When creating a custom dataset loader like that shown here. Is it advisable to do something like

class CustomDataset(Dataset):
    def __init__(self, csv_file, root_dir):
        self.annotations = pd.read_csv(csv_file)
        self.root_dir = root_dir

    def __len__(self):
        return len(self.annotations)

    def __getitem__(self, index):
        audio_path = os.path.join(self.root_dir, self.annotations.iloc[index, 0])
        target_path = os.path.join(self.root_dir, self.annotations.iloc[index, 1])
        audio, _ = torchaudio.load(audio_path)
        target, _ = torchaudio.load(target_path)
        return audio, target

when both the input and expected output are waveforms? In my case, I created a csv file that contains the filenames of both audios and I just load the path-like object into torchaudio.load(). Also, how do I ensure that all the audio and target in a batch are of the same length when being loaded?

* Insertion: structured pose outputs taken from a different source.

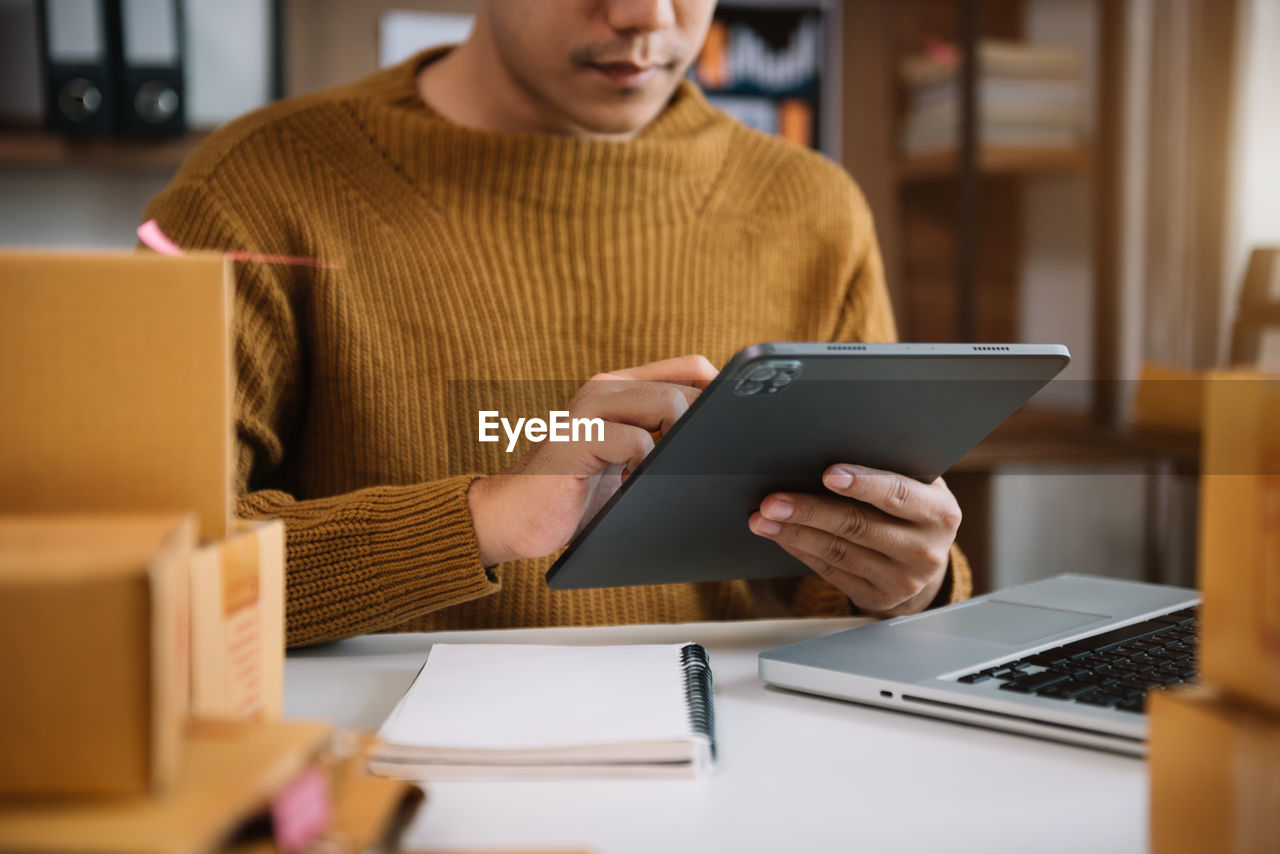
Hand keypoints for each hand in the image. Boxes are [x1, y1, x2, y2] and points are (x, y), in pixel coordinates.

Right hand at [467, 355, 717, 566]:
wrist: (513, 516)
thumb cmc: (575, 493)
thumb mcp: (627, 461)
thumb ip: (660, 440)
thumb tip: (721, 442)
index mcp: (620, 388)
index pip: (690, 368)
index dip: (719, 395)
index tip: (729, 432)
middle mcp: (605, 388)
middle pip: (686, 386)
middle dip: (704, 429)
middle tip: (694, 465)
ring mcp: (589, 409)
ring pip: (668, 405)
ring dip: (678, 446)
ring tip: (660, 474)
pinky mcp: (577, 438)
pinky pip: (637, 441)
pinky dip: (646, 468)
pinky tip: (631, 485)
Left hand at [748, 465, 961, 616]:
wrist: (925, 559)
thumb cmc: (913, 507)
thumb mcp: (918, 485)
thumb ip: (891, 469)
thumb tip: (832, 446)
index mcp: (940, 513)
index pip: (898, 494)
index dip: (863, 483)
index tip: (827, 473)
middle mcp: (925, 550)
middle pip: (858, 525)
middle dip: (810, 510)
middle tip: (772, 499)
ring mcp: (902, 580)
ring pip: (838, 551)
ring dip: (794, 532)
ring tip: (763, 518)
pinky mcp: (877, 597)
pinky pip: (831, 570)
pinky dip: (800, 549)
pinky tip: (780, 534)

JuanFMontesinos · March 11, 2021, 12:16pm

Well there are two main possibilities.
One is that you use a fix length of audio. You should make chunks of audio given a sample.
Another option is that you use variable length (typically when using transformers)
In that case you should rewrite dataloader’s collate function.

Superklez · March 11, 2021, 12:33pm

What I implemented was

def batch_pad(batch):
    batch = [item.t() for item in batch]
    batch = torch.nn.utils.rnn.pad_sequence(batch, batch_first=True, padding_value=0.)
    return batch.permute(0, 2, 1)

def collate_fn(batch):
    tensors = []
    targets = []
    
    for waveform, target in batch:
        tensors += [waveform]
        targets += [target]

    tensors = batch_pad(tensors)
    targets = batch_pad(targets)

    return tensors, targets

Or is there some way I can use batch_pad on both tensors and targets together?

JuanFMontesinos · March 12, 2021, 3:17pm

Batch pad just pads the tensors with zeros

What do you mean by together?